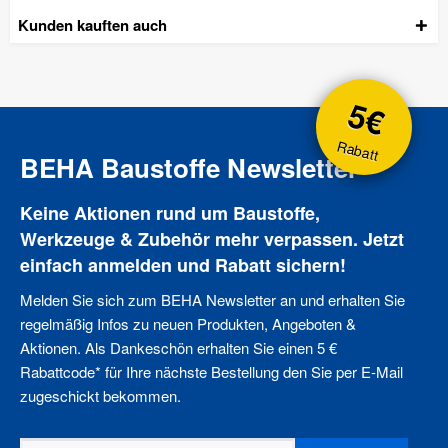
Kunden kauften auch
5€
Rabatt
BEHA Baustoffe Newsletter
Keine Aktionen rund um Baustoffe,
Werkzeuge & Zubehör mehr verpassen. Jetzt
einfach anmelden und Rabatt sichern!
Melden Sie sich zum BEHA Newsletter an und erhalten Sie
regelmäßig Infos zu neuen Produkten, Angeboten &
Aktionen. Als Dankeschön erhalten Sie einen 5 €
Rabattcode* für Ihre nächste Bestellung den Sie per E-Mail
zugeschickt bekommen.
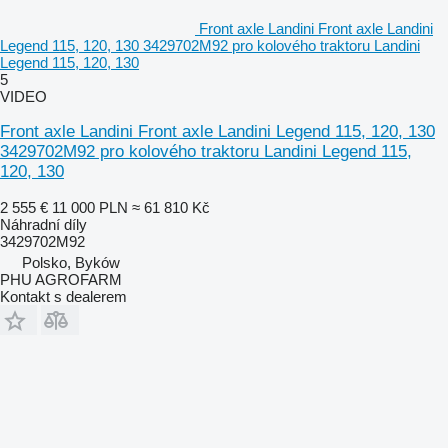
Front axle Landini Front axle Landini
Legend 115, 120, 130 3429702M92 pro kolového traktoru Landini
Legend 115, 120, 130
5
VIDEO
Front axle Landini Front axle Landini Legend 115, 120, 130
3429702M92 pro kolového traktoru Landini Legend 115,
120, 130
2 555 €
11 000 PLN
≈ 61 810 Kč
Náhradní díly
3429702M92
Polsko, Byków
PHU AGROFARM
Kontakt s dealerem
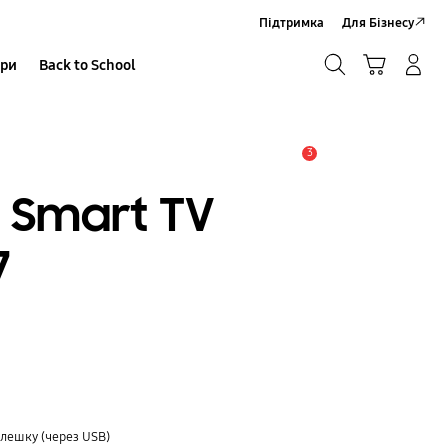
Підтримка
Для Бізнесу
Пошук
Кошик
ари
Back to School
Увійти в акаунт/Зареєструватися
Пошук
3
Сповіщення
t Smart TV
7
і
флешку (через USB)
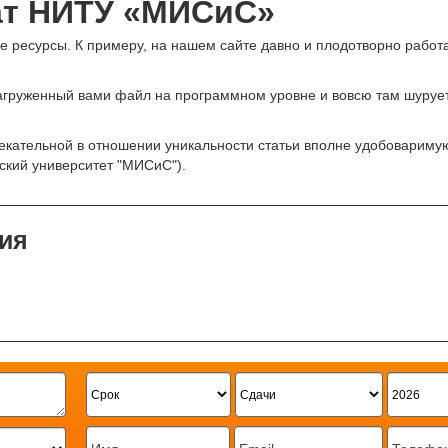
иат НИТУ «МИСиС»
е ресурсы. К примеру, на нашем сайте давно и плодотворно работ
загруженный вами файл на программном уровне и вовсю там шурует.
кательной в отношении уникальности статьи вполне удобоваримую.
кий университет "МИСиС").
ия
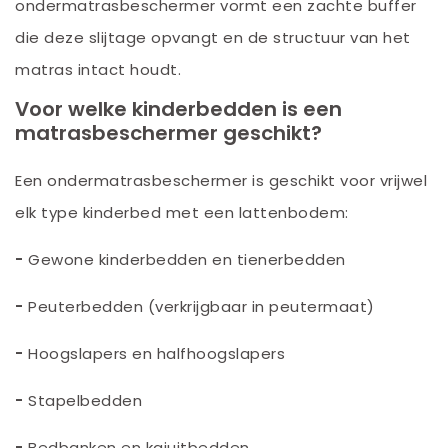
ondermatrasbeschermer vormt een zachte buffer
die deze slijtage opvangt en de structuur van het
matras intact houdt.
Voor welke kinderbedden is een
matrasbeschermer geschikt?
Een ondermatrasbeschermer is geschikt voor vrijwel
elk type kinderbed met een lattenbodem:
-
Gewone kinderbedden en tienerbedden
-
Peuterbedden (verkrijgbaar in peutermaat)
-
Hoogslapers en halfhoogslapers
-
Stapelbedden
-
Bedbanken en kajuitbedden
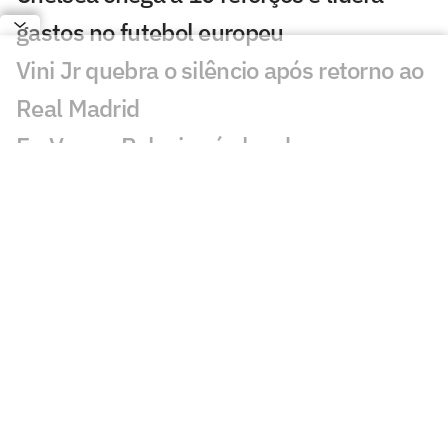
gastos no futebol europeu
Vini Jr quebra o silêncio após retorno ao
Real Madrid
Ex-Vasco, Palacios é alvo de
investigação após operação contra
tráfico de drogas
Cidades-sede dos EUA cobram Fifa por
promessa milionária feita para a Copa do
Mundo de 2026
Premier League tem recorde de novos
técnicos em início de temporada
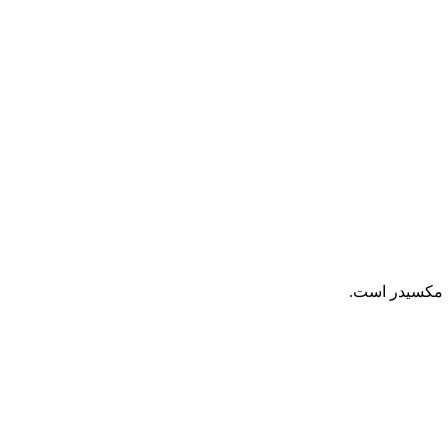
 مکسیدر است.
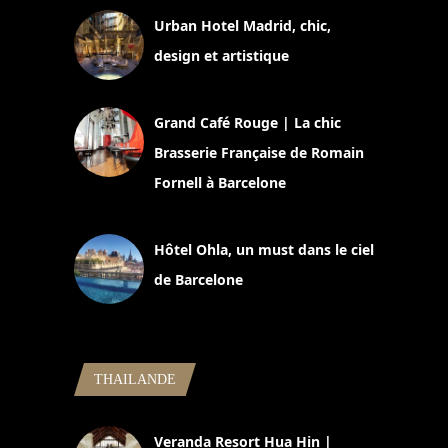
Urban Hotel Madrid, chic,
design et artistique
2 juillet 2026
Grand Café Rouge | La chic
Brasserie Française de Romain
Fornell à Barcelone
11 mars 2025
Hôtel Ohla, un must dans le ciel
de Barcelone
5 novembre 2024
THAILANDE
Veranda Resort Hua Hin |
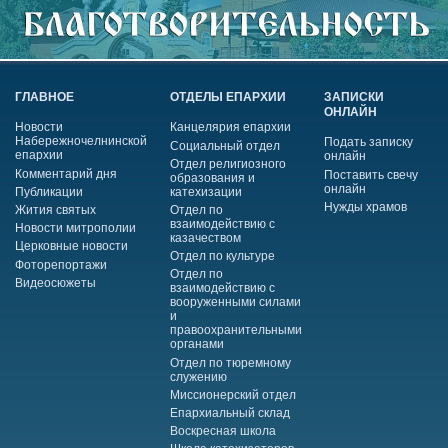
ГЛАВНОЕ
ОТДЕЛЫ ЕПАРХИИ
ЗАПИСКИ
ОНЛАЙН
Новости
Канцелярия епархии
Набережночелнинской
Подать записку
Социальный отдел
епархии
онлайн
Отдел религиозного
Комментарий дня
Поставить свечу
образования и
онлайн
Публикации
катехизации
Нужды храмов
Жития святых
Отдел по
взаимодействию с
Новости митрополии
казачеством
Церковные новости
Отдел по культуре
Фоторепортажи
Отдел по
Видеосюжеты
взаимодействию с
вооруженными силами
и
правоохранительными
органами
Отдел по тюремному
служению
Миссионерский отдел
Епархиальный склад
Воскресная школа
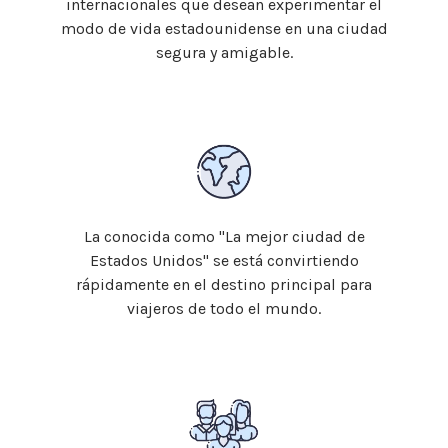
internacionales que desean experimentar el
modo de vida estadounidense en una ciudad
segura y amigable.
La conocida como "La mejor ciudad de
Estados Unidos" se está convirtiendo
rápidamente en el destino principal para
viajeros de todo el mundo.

What this task involves: Check each line of the material for the word "kolového". Copy the ones that have it.

Task answer:
Legend 115, 120, 130 3429702M92 pro kolového traktoru Landini
3429702M92 pro kolového traktoru Landini Legend 115,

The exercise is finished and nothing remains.